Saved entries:
****************************************

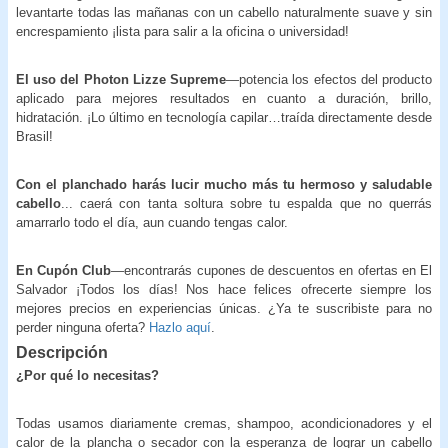
levantarte todas las mañanas con un cabello naturalmente suave y sin
encrespamiento ¡lista para salir a la oficina o universidad!
El uso del Photon Lizze Supreme
—potencia los efectos del producto
aplicado para mejores resultados en cuanto a duración, brillo,
hidratación. ¡Lo último en tecnología capilar…traída directamente desde
Brasil!
Con el planchado harás lucir mucho más tu hermoso y saludable
cabello
... caerá con tanta soltura sobre tu espalda que no querrás
amarrarlo todo el día, aun cuando tengas calor.
En Cupón Club
—encontrarás cupones de descuentos en ofertas en El
Salvador ¡Todos los días! Nos hace felices ofrecerte siempre los
mejores precios en experiencias únicas. ¿Ya te suscribiste para no
perder ninguna oferta?
Hazlo aquí
.
Descripción
¿Por qué lo necesitas?
Todas usamos diariamente cremas, shampoo, acondicionadores y el
calor de la plancha o secador con la esperanza de lograr un cabello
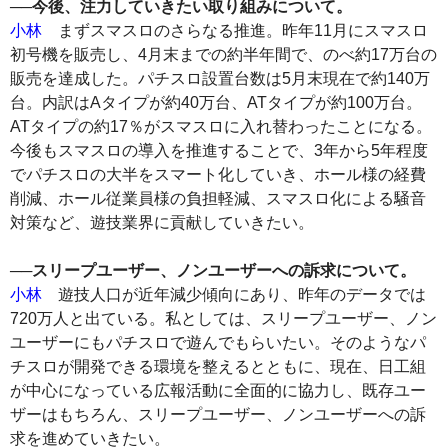
──今後、注力していきたい取り組みについて。
小林
まずスマスロのさらなる推進。昨年11月にスマスロ
初号機を販売し、4月末までの約半年間で、のべ約17万台の
販売を達成した。パチスロ設置台数は5月末現在で約140万
台。内訳はAタイプが約40万台、ATタイプが約100万台。
ATタイプの約17％がスマスロに入れ替わったことになる。
今後もスマスロの導入を推進することで、3年から5年程度
でパチスロの大半をスマート化していき、ホール様の経費
削減、ホール従業員様の負担軽減、スマスロ化による騒音
対策など、遊技業界に貢献していきたい。
──スリープユーザー、ノンユーザーへの訴求について。
小林
遊技人口が近年減少傾向にあり、昨年のデータでは
720万人と出ている。私としては、スリープユーザー、ノン
ユーザーにもパチスロで遊んでもらいたい。そのようなパ
チスロが開発できる環境を整えるとともに、現在、日工組
が中心になっている広報活動に全面的に協力し、既存ユー
ザーはもちろん、スリープユーザー、ノンユーザーへの訴
求を進めていきたい。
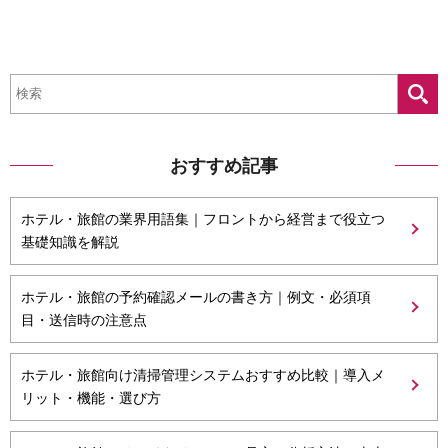
おすすめ記事
ホテル・旅館の業界用語集｜フロントから経営まで役立つ
基礎知識を解説
ホテル・旅館の予約確認メールの書き方｜例文・必須項
目・送信時の注意点
ホテル・旅館向け清掃管理システムおすすめ比較｜導入メ
リット・機能・選び方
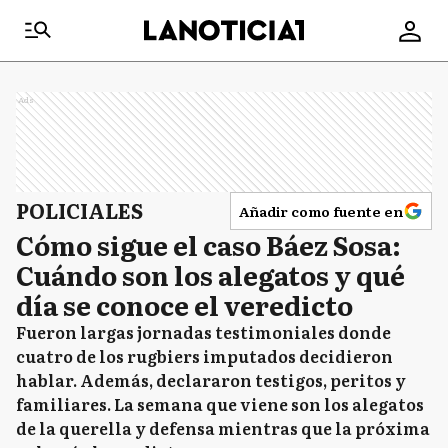
Ads
POLICIALES
Añadir como fuente en
Cómo sigue el caso Báez Sosa:
Cuándo son los alegatos y qué
día se conoce el veredicto
Fueron largas jornadas testimoniales donde
cuatro de los rugbiers imputados decidieron
hablar. Además, declararon testigos, peritos y
familiares. La semana que viene son los alegatos
de la querella y defensa mientras que la próxima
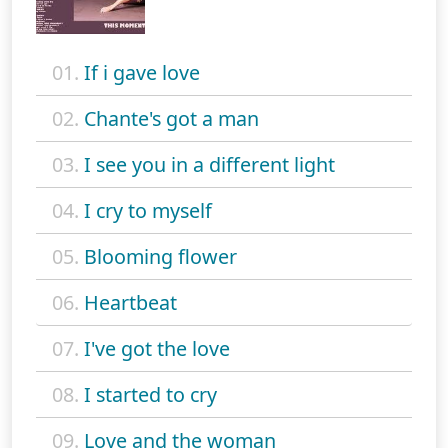
01.
If i gave love
02.
Chante's got a man
03.
I see you in a different light
04.
I cry to myself
05.
Blooming flower
06.
Heartbeat
07.
I've got the love
08.
I started to cry
09.
Love and the woman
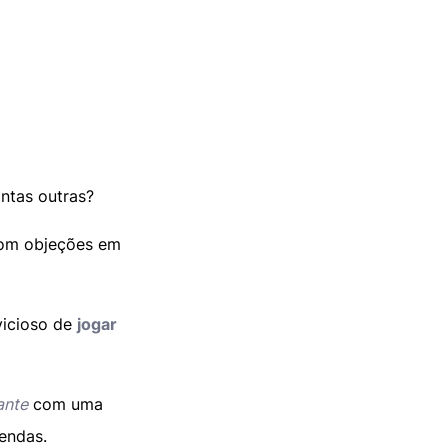
ntas outras?
 com objeções em
vicioso de
jogar
ante
com uma
endas.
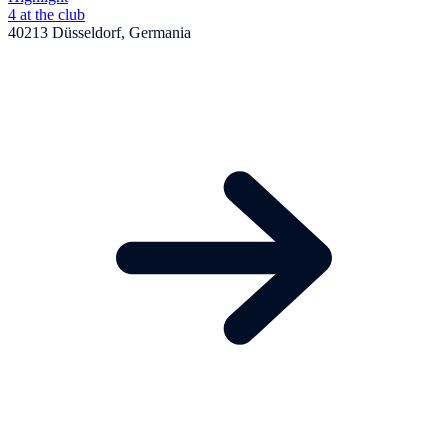
4 at the club
40213 Düsseldorf, Germania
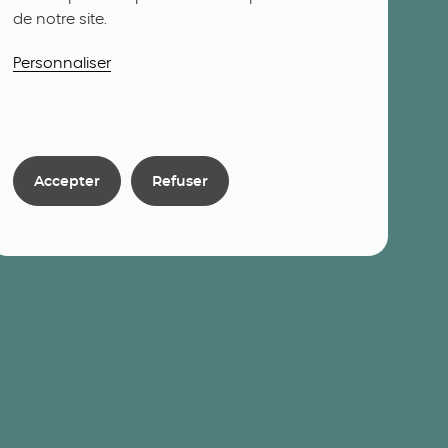
de notre site.
Personnaliser
Accepter
Refuser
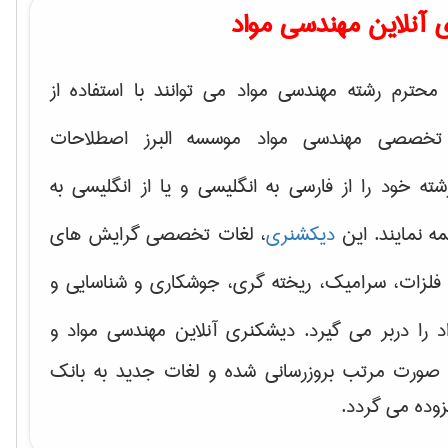
 آنلاین مهندسی مواد
محترم رشته مهندسی مواد می توانند با استفاده از
تخصصی مهندسی مواد موسسه البرز اصطلاحات
 خود را از فارسی به انگلیسی و یا از انگلیسی به
ه نمایند. این
دیکشنری
، لغات تخصصی گرایش های
فلزات، سرامیک، ریخته گری، جوشکاری و شناسایی و
د
را دربر می گیرد. دیشکنری آنلاین مهندسی مواد و
ه صورت مرتب بروزرسانی شده و لغات جدید به بانک
زوده می گردد.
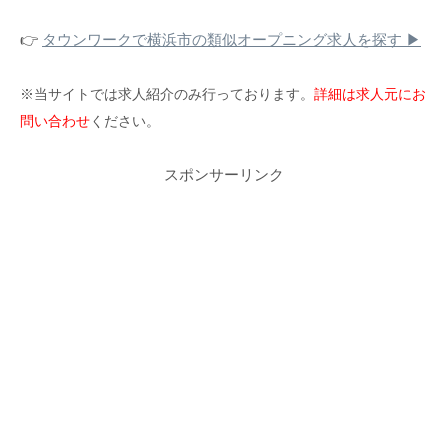
👉
タウンワークで横浜市の類似オープニング求人を探す ▶
※当サイトでは求人紹介のみ行っております。
詳細は求人元にお
問い合わせ
ください。
スポンサーリンク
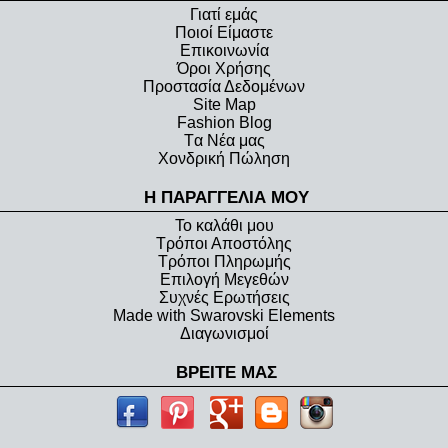
Γιατί εμάς
Ποιοί Είμαστε
Eπικοινωνία
Όροι Xρήσης
Προστασία Δεδομένων
Site Map
Fashion Blog
Tα Νέα μας
Χονδρική Πώληση
Η ΠΑΡΑΓΓΕΛΙΑ ΜΟΥ
Το καλάθι μου
Τρόποι Αποστόλης
Τρόποι Πληρωμής
Επιλογή Μεγεθών
Συχνές Ερωτήσεις
Made with Swarovski Elements
Διαγωνισμοί
ΒΡΕΙΤΕ ΜΑΣ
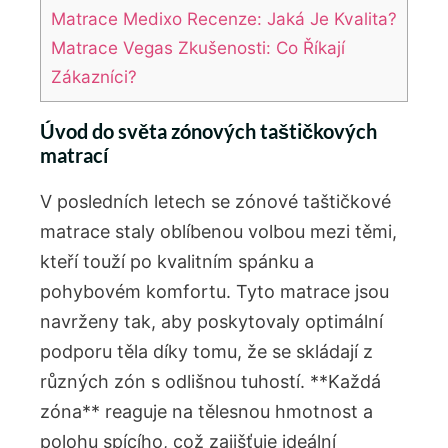
Matrace Medixo Recenze: Jaká Je Kvalita?
Matrace Vegas Zkušenosti: Co Říkají
Zákazníci?
Úvod do světa zónových taštičkových
matrací
V posledních letech se zónové taštičkové
matrace staly oblíbenou volbou mezi těmi,
kteří touží po kvalitním spánku a
pohybovém komfortu. Tyto matrace jsou
navrženy tak, aby poskytovaly optimální
podporu těla díky tomu, že se skládají z
různých zón s odlišnou tuhostí. **Každá
zóna** reaguje na tělesnou hmotnost a
polohu spícího, což zajišťuje ideální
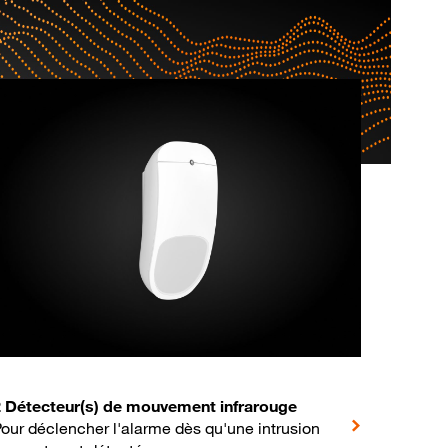
2 Détecteur(s) de mouvement infrarouge
our déclencher l'alarme dès qu'une intrusion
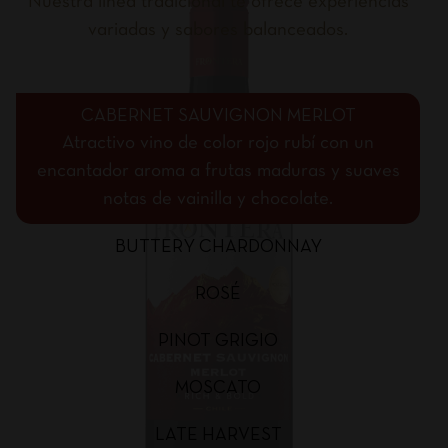
Nuestra línea tradicional te ofrece experiencias
variadas y sabores balanceados.
CABERNET SAUVIGNON MERLOT
Atractivo vino de color rojo rubí con un
encantador aroma a frutas maduras y suaves
notas de vainilla y chocolate.
BUTTERY CHARDONNAY
ROSÉ
PINOT GRIGIO
MOSCATO
LATE HARVEST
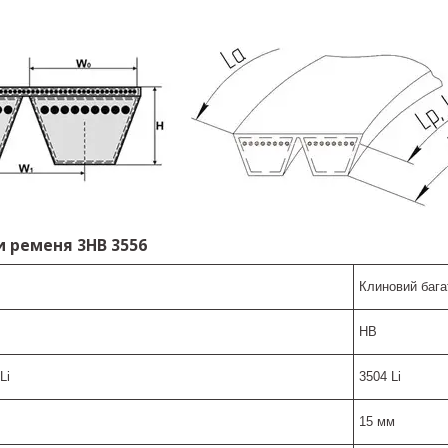
 ременя 3НВ 3556
Клиновий бага
HB
Li
3504 Li
15 мм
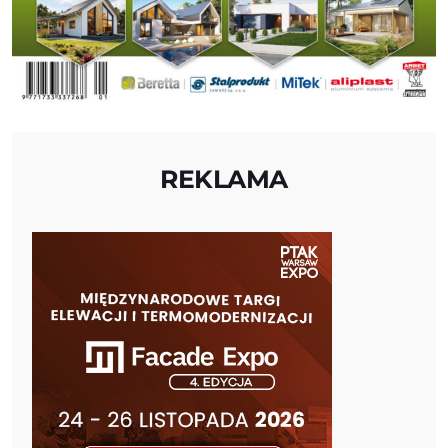
REKLAMA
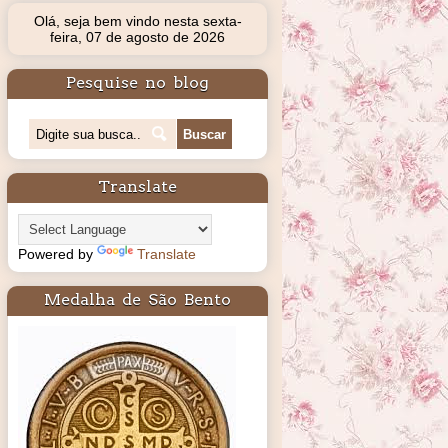
Olá, seja bem vindo nesta sexta-
feira, 07 de agosto de 2026
Pesquise no blog
Translate
Powered by
Translate
Medalha de São Bento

****************************************

▶ [PROBLEM DETAILS]:
Without the pictures, print all of the records exactly.

▶ [RESULT OF THIS TASK]:
levantarte todas las mañanas con un cabello naturalmente suave y sin
encrespamiento ¡lista para salir a la oficina o universidad!
El uso del Photon Lizze Supreme
—potencia los efectos del producto
aplicado para mejores resultados en cuanto a duración, brillo,
hidratación. ¡Lo último en tecnología capilar…traída directamente desde
Brasil!
Con el planchado harás lucir mucho más tu hermoso y saludable
cabello
... caerá con tanta soltura sobre tu espalda que no querrás
amarrarlo todo el día, aun cuando tengas calor.
En Cupón Club
—encontrarás cupones de descuentos en ofertas en El
Salvador ¡Todos los días! Nos hace felices ofrecerte siempre los
mejores precios en experiencias únicas. ¿Ya te suscribiste para no
perder ninguna oferta?
Hazlo aquí
.
Descripción
¿Por qué lo necesitas?
Todas usamos diariamente cremas, shampoo, acondicionadores y el
calor de la plancha o secador con la esperanza de lograr un cabello
──今後、注力していきたい取り組みについて。
小林
まずスマスロのさらなる推進。昨年11月にスマスロ
初号機を販売し、4月末までの約半年間で、のべ約17万台の
販売を達成した。パチスロ設置台数は5月末現在で約140万
台。内訳はAタイプが約40万台、ATタイプが約100万台。
ATタイプの約17％がスマスロに入れ替わったことになる。
今後もスマスロの導入を推進することで、3年から5年程度
でパチスロの大半をスマート化していき、ホール様の経費
削減、ホール従業員様の負担軽減、スマスロ化による騒音
対策など、遊技業界に貢献していきたい。
──スリープユーザー、ノンユーザーへの訴求について。
小林
遊技人口が近年減少傾向にあり、昨年のデータでは
720万人と出ている。私としては、スリープユーザー、ノン
ユーザーにもパチスロで遊んでもらいたい。そのようなパ
チスロが開発できる環境を整えるとともに、現在、日工組
が中心になっている広報活動に全面的に協力し、既存ユー
ザーはもちろん、スリープユーザー、ノンユーザーへの訴
求を進めていきたい。
おすすめ記事
ホテル・旅館の業界用語集｜フロントから経営まで役立つ
基礎知識を解説
ホテル・旅館の予約確認メールの書き方｜例文・必須項
目・送信時の注意点
ホテル・旅館向け清掃管理システムおすすめ比較｜導入メ
リット・機能・選び方
Ads
POLICIALES
Añadir como fuente en
Cómo sigue el caso Báez Sosa:
Cuándo son los alegatos y qué
día se conoce el veredicto
Fueron largas jornadas testimoniales donde
cuatro de los rugbiers imputados decidieron
hablar. Además, declararon testigos, peritos y
familiares. La semana que viene son los alegatos
de la querella y defensa mientras que la próxima
01.
If i gave love
02.
Chante's got a man
03.
I see you in a different light
04.
I cry to myself
05.
Blooming flower
06.
Heartbeat
07.
I've got the love
08.
I started to cry
09.
Love and the woman
ntas outras?
 com objeções em
vicioso de
jogar
ante
com uma
endas.
4 at the club
40213 Düsseldorf, Germania
de notre site.
Personnaliser
Accepter
Refuser
 آنلاین مهندسی مواد
محترم رشته مهندسی مواد می توانند با استفاده از
تخصصی مهندسی مواد موسسه البرز اصطلاحات
 خود را از فارسی به انگلیسی و یا از انگلیسی به
ه نمایند. این
دیکشنری
، لغات تخصصی گرایش های
فلزات، سرامیک، ریخته گری، جوشکاری و شناسایی و
د
را دربر می گیرد. دیشکنری آنلاین مهندسی مواد و
ه صورت مرتب بروزرسانی شده و لغات جدید به بانک
زوده می گردد.
👉
タウンワークで横浜市の類似オープニング求人を探す ▶
※当サイトでは求人紹介のみ行っております。
詳細は求人元にお
問い合わせ
ください。
スポンサーリンク
Γιατί εμάς
Ποιοί Είμαστε
Eπικοινωνία
Όροι Xρήσης
Προστασία Δεδομένων
Site Map
Fashion Blog
Tα Νέα μας
Χονδρική Πώληση
Η ΠΑΡΑΓΓΕΛΙΑ ΜΟΥ
Το καλάθι μου
Τρόποι Αποστόλης
Τρόποι Πληρωμής
Επιλογή Μεγεθών
Συχνές Ερωτήσεις
Made with Swarovski Elements
Διαγωνισμοί
ΒΡΕΙΤΕ ΜΑΣ
Matrace Medixo Recenze: Jaká Je Kvalita?
Matrace Vegas Zkušenosti: Co Říkají
Zákazníci?
Úvod do světa zónových taštičkových
matrací
V posledních letech se zónové taštičkové
matrace staly oblíbenou volbou mezi těmi,
kteří touží po kvalitním spánku a
pohybovém komfortu. Tyto matrace jsou
navrženy tak, aby poskytovaly optimální
podporu těla díky tomu, že se skládají z
různých zón s odlišnou tuhostí. **Každá
zóna** reaguje na tělesnou hmotnost a
polohu spícího, což zajišťuje ideální
2 Détecteur(s) de mouvement infrarouge
our déclencher l'alarme dès qu'une intrusion
Nuestra línea tradicional te ofrece experiencias
variadas y sabores balanceados.
CABERNET SAUVIGNON MERLOT
Atractivo vino de color rojo rubí con un
encantador aroma a frutas maduras y suaves
notas de vainilla y chocolate.
BUTTERY CHARDONNAY
ROSÉ
PINOT GRIGIO
MOSCATO
LATE HARVEST
 ременя 3НВ 3556
Клиновий бага
HB
Li
3504 Li
15 мм
REKLAMA
Olá, seja bem vindo nesta sexta-
feira, 07 de agosto de 2026
Pesquise no blog
Translate
Powered by
Translate
Medalha de São Bento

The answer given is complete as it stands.